Gen Lokech doesn’t need a hospital

Author: Phillip Matogo. PHOTO/FILE

What you need to know:

  • This tendency will do more harm than good to the memory of Gen Lokech.   

This week it was revealed that the Gen Paul Lokech Memorial Hospital is being constructed in Pader District. Its construction coincided with the first memorial prayers organised by the district for the late former Deputy Inspector General of police.

Mr Samuel Akena, the organising committee secretary for the memorial prayer, said the hospital is in honour of Lokech’s longstanding desire to improve the health care system in the district.

Mr Norbert Mao, the minister for Justice and Constitutional Affairs, reportedly said a portrait of Gen Lokech should be placed at Gulu City Council Hall to celebrate his great works.

According to Mao, Lokech is like a great hunter whose exploits should be celebrated for years, just like the Acholi celebrated the bravery of past hunters.

With all due respect to the people of Pader, but Gen Lokech was an officer of Uganda’s national army. So, he was a soldier who happened to be an Acholi, not an Acholi soldier.

By this token, he should be honoured at a national level instead of a district one. This means the reported Shs2.9b that shall be spent on the memorial hospital, through the Paul Lokech Foundation, should re-routed to solving national problems such as the hunger in north-eastern Uganda, where a prolonged drought and rampant insecurity have left more than half a million facing starvation. 

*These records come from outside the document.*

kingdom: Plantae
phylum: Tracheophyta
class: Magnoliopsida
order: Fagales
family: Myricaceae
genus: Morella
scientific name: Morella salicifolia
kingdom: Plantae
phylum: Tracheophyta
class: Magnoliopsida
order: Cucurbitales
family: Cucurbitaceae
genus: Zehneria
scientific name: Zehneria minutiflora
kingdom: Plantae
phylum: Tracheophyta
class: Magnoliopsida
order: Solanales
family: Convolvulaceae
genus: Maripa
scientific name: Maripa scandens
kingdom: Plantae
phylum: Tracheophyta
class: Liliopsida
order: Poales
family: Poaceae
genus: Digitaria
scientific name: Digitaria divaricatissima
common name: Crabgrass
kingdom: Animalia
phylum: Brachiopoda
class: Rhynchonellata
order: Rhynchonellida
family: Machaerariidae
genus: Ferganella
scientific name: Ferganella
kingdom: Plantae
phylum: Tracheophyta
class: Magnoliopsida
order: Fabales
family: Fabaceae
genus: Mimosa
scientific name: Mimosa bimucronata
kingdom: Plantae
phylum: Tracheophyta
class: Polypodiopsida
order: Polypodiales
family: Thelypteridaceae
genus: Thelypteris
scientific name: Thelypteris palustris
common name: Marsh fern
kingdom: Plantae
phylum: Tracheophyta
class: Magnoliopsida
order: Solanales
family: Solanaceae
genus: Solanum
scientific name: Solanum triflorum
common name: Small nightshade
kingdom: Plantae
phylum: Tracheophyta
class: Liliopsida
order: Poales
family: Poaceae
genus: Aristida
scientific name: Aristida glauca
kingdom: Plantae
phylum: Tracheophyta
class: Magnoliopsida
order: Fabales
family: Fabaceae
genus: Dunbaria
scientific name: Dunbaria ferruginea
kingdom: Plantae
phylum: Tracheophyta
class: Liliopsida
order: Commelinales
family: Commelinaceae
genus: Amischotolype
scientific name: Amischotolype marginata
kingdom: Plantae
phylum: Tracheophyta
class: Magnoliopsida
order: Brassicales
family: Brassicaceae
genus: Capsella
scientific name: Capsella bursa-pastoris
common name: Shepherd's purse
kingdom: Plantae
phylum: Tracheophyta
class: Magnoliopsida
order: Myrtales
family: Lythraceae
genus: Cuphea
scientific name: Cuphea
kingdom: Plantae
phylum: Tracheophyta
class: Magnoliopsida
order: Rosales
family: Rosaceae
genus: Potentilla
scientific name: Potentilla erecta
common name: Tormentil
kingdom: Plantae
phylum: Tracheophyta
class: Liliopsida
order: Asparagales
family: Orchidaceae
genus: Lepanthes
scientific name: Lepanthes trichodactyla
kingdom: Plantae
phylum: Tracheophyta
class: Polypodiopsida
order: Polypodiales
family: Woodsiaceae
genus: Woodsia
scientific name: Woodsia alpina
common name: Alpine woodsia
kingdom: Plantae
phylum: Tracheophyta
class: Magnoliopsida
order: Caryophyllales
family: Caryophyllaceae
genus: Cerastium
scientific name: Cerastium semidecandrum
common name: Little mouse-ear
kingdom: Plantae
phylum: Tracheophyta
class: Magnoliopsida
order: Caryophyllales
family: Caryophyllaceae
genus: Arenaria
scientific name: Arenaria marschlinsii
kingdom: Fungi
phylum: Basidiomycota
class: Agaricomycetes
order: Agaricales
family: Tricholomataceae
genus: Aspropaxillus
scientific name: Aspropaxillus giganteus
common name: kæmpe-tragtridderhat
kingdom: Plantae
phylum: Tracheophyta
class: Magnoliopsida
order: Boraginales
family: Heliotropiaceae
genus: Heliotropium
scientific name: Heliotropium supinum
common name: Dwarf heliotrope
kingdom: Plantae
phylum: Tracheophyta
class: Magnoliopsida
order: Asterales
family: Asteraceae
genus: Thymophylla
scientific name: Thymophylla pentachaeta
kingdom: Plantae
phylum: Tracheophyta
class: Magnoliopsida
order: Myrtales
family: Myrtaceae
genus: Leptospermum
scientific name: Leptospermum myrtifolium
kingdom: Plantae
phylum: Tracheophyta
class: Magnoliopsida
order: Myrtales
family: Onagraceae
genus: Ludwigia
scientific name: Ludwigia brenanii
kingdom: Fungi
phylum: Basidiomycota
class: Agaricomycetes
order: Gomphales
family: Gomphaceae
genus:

Again, the memorial hospital will likely be beset by the same problems that afflict other Ugandan hospitals such as a lack of specialists, drug stock outs, non-functional intensive care units, shortage of oxygen, power outages, run-down staff houses, water shortages compounded by growing corruption.

The persons who want the hospital in Pader have provincial outlooks and so believe in pork barrelling, or the utilisation of government funds for projects designed to win votes on a localised scale. This tendency will do more harm than good to the memory of Gen Lokech, who was a nationalist, not a regionalist. 

Also, although I’m partial to great leaders being memorialised, I believe it’s the good deeds of such leaders which embalm them in the collective memory of a given people. By that token, physical structures such as hospitals are superfluous.   

To underline what I’m saying, let’s look at the death of Alexander the Great.
He was one of history’s greatest military conquerors, controlling much of the known world at the age of 32. Although being the king of ancient Macedonia for less than 13 years, he changed the course of history.
His empire stretched the all the way from India, through Egypt up to the northern border of Greece.

However, on his deathbed, he summoned his generals and said unto them, “I want my both hands to keep dangling out of my coffin because I want people to know that we came empty-handed in this world and we will go empty-handed.”

His famous last words were, “When you bury my body, don’t build any monument and keep my hands outside so that the world knows that the person who won the whole world had nothing in his hand while dying.”

Alexander knew that his legacy was not limited to the Greeks, but belonged to the world. This is why he rejected monuments, which have a fixed geographical location, in favour of a lesson which would belong to the ages and infuse all peoples with a sense of purpose. 

In this vein, Gen Lokech doesn’t need a hospital in his name. Instead, let his deeds live on through oral tradition and historical text to inspire us to follow his example in leaving the world a better place than we found it.